PAGE TEXT -
Tasmanians lost $208.27 million to poker machines in 2025-26, or around $360 per person, a 6.9 per cent increase on last financial year.
According to the state's Treasury Department, which has published monthly figures for the last 15 years, it surpasses 2011-12, when $208.15 million was lost.
Over those 15 years, Tasmanians have lost $2.79 billion.
While pokies losses decreased in the years leading up to COVID, they have risen since then.
Independent MP Meg Webb said the amount lost last year was "horrifying".
"This is not theoretical harm, it is real-world impacts for Tasmanian families, including increases in homelessness, mental health crises, domestic violence, poverty, crime and loss of employment and education opportunities," Ms Webb said.
"We can only conclude the Rockliff government is causing deliberate harm to Tasmanians to deliver skyrocketing super profits to its donor mates."
Mark Kempster, of the Alliance for Gambling Reform, said the data "should alarm every single Tasmanian".
"In a time where we are facing a generation-altering cost of living crisis, this is a number that every member of the state Liberal government and Labor opposition in Tasmania should be truly ashamed of," Mr Kempster said.

Saved entries
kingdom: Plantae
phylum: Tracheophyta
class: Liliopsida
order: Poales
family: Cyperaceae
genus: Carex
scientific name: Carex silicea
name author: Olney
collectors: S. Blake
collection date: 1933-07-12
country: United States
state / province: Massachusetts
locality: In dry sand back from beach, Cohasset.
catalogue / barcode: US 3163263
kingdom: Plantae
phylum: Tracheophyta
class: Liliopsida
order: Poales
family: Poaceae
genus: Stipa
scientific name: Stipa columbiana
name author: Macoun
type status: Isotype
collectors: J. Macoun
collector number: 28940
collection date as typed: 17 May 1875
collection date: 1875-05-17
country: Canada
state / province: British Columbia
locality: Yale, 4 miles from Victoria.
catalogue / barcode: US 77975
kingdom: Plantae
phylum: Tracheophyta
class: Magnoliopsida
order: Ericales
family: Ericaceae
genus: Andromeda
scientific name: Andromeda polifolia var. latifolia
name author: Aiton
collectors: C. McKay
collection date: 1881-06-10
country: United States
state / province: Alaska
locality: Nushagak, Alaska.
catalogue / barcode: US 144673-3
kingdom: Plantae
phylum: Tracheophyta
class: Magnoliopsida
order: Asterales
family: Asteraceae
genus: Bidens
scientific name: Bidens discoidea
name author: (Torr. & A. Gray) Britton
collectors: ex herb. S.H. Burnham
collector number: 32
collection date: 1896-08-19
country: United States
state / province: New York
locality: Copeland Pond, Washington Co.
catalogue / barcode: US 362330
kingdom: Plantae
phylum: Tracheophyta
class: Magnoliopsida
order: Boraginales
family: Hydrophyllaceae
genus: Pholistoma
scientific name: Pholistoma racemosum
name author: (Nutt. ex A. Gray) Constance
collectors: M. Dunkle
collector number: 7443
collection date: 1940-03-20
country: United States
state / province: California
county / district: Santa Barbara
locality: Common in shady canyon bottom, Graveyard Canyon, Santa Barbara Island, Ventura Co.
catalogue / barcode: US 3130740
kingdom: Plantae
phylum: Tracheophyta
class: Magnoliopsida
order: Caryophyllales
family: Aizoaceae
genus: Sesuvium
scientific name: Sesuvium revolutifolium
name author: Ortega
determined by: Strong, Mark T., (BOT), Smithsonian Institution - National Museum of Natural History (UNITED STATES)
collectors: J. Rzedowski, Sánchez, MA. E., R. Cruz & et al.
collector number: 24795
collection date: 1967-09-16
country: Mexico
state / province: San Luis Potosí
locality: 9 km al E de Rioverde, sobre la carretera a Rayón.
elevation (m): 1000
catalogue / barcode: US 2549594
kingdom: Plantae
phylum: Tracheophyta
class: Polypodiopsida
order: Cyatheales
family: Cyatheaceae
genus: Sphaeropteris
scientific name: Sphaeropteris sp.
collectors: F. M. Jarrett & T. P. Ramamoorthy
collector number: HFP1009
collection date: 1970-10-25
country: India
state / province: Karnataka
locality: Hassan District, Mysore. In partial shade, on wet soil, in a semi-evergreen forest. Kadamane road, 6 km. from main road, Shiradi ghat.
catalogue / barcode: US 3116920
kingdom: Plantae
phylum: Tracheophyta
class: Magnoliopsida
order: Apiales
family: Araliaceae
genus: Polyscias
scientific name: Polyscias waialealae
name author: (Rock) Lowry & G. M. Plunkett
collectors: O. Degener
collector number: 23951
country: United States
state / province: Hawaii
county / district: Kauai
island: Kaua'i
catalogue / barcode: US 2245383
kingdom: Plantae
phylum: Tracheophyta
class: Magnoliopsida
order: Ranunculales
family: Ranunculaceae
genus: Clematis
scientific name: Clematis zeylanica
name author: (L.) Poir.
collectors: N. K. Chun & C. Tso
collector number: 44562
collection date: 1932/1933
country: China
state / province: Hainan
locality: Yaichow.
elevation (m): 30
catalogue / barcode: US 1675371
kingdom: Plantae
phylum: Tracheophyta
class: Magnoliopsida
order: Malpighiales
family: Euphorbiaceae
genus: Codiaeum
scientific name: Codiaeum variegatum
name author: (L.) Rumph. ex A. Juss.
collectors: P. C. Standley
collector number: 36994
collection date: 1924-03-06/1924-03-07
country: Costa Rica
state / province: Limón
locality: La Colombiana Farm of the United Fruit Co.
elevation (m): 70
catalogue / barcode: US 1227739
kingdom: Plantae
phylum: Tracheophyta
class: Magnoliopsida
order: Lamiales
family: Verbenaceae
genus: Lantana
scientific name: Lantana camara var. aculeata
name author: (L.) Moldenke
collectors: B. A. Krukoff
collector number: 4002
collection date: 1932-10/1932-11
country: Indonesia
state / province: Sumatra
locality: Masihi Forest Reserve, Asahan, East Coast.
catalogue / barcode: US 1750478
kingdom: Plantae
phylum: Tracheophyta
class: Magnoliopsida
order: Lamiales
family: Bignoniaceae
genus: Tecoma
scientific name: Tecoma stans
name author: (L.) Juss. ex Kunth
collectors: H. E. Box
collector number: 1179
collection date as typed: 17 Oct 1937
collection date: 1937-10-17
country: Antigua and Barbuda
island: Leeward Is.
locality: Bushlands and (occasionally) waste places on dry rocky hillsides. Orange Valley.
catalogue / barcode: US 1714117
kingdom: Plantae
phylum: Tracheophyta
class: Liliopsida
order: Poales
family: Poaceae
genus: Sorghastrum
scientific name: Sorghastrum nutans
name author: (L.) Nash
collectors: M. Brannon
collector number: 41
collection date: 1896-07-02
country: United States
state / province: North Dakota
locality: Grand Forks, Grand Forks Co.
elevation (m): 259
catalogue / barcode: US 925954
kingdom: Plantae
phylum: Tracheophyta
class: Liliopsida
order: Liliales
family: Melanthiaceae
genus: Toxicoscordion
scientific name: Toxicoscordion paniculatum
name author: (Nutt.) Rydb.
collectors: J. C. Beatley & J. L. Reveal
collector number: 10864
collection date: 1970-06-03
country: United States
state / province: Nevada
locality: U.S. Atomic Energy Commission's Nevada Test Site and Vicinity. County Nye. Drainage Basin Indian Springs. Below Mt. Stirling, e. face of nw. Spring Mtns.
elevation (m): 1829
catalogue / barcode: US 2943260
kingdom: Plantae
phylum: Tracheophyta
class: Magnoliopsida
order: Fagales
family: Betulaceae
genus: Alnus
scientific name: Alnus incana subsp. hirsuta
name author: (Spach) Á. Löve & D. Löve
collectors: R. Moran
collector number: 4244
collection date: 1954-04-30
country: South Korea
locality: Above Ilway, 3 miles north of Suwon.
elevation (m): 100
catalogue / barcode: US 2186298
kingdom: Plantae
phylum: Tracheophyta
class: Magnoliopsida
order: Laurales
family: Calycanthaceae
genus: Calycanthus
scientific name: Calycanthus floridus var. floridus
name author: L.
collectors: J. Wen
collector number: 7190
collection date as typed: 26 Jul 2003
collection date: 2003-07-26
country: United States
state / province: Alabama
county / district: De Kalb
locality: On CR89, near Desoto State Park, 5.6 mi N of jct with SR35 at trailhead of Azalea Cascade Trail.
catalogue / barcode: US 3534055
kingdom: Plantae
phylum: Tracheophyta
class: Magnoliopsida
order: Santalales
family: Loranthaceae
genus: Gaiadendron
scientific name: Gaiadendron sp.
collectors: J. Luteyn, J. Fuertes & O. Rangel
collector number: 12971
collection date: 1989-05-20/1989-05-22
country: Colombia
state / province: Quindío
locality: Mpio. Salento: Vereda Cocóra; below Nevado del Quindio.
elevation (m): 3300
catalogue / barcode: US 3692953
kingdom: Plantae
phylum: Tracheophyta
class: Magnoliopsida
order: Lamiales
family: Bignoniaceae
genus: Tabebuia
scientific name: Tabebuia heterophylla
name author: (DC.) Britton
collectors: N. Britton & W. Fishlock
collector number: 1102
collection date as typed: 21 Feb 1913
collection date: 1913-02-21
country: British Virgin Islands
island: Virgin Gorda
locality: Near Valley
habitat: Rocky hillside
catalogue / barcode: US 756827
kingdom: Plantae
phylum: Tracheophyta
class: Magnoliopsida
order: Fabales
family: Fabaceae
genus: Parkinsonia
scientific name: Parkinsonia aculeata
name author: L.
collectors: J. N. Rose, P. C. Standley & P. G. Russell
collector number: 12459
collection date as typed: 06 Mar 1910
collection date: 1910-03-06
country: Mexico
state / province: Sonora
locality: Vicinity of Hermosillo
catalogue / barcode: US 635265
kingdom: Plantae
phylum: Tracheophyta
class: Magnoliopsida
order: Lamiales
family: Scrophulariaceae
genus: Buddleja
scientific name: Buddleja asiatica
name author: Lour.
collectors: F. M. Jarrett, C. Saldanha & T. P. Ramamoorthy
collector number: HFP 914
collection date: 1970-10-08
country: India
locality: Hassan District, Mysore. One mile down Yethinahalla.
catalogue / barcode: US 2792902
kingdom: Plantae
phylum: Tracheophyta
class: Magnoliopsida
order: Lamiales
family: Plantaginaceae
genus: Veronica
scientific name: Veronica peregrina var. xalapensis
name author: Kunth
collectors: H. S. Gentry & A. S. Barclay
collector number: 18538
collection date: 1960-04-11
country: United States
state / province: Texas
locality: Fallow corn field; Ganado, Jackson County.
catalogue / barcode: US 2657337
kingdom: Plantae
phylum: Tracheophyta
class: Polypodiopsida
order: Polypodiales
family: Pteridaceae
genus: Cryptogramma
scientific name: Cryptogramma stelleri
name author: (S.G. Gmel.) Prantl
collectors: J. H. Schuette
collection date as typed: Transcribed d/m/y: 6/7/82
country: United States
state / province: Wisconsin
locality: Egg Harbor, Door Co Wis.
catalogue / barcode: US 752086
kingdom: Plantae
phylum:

PARTS OF THE EXERCISE -
A. Answer these questions from the article on Tasmanian poker machine losses:
(i) How much did Tasmanians lose to poker machines in 2025-26?
(ii) In which earlier financial year was $208.15 million lost?
(iii) What organization is Mark Kempster from?
B. Decide whether each statement agrees with the article on Tasmanian poker machine losses. Answer yes or no, and quote the words from the article that decide it.
(i) Tasmanians have lost $2.79 billion to poker machines over 15 years.
(ii) Pokies losses rose in the years leading up to COVID.
(iii) Meg Webb is a Labor MP.
C. Pick up the article on Tasmanian poker machine losses after its final sentence and keep writing.

RESPONSE LIST -
A.
(i) $208.27 million
(ii) 2011-12
(iii) The Alliance for Gambling Reform

B.
(i) Yes: "Over those 15 years, Tasmanians have lost $2.79 billion."
(ii) No: "While pokies losses decreased in the years leading up to COVID, they have risen since then."
(iii) No: "Independent MP Meg Webb"

C.
Acting Premier Guy Barnett said the government was focusing on its harm minimisation measures.
"Those reforms are substantial and ongoing,"
Mr Barnett said.
Government ditches pokies card
The new figures come as the Tasmanian Government ditches its plans for a mandatory cashless gaming card with pre-set limits, which gambling harm experts say would be the "gold standard".
It will instead pursue other measures, including a cashless ticket system, installing ATMs in venues, longer closing hours for venues, and increasing the availability of self-exclusion programs.
This week, the ABC published letters showing the Liquor and Gaming Commission has warned the government that the plan could create "greater harm".
Treasurer Eric Abetz said the reforms are proportional, practical and have "respect for personal agency".
"It is critical to look at the package as a whole, with each measure reinforcing the others, rather than as isolated initiatives," Mr Abetz wrote
Tasmanian losses lag other states.
Tasmania's $360 loss per person in 2025-26 does not make it the jurisdiction with the highest per-capita losses.
Over the same period, $4 billion was lost to poker machines in Queensland, or just over $700 per person.
$9.3 billion was lost to pokies in New South Wales in 2025 — more than $1,000 per person.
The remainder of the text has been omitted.